Mainzelbahn Hindemithstraße mit Wendekreis
Die Mainzelbahn an der Endhaltestelle Hindemithstraße auf dem Lerchenberg. Im Hintergrund der Wendekreis mit zu Beginn laut quietschenden Gleisen. – Foto: gik

 

Nach Berichten über massive Probleme von mehr als 20 Anwohnern der neuen Mainzelbahn-Strecke in Bretzenheim hatte die CDU am Freitag zum Pressegespräch ins Rathaus geladen.

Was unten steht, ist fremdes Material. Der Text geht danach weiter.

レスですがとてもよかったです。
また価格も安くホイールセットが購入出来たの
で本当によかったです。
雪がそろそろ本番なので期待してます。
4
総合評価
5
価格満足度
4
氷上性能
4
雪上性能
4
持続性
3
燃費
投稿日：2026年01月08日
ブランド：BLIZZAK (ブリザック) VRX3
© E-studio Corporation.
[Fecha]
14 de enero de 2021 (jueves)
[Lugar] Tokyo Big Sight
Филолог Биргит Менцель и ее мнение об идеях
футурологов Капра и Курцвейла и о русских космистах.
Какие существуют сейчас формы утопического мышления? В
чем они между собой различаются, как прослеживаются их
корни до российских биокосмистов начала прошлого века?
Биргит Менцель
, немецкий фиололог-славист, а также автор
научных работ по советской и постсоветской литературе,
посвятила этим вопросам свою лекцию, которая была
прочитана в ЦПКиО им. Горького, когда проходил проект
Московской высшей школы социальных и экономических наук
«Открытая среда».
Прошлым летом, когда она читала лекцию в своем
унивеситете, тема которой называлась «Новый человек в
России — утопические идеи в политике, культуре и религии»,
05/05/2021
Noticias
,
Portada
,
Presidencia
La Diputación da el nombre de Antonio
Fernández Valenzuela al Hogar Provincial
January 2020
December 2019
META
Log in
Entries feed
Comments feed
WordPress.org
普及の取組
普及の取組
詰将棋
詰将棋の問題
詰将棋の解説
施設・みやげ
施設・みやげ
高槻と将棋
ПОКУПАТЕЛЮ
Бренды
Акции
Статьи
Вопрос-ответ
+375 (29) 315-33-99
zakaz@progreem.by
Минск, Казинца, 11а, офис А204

CDU-Fraktionschef Hannsgeorg Schönig betonte dabei gleich vorweg: „Die CDU-Fraktion war und ist Unterstützer der Mainzelbahn.“ Man habe aber den Eindruck, „dass nach einem sehr schönen Einweihungsfest Anfang Dezember ein bisschen der Elan verloren gegangen ist, was die Abarbeitung von notwendigen Beschwerden und Problemen angeht.“ Es gebe „eine ganze Reihe von Problemen und Sachverhalten“, die dringend abgearbeitet werden müssten.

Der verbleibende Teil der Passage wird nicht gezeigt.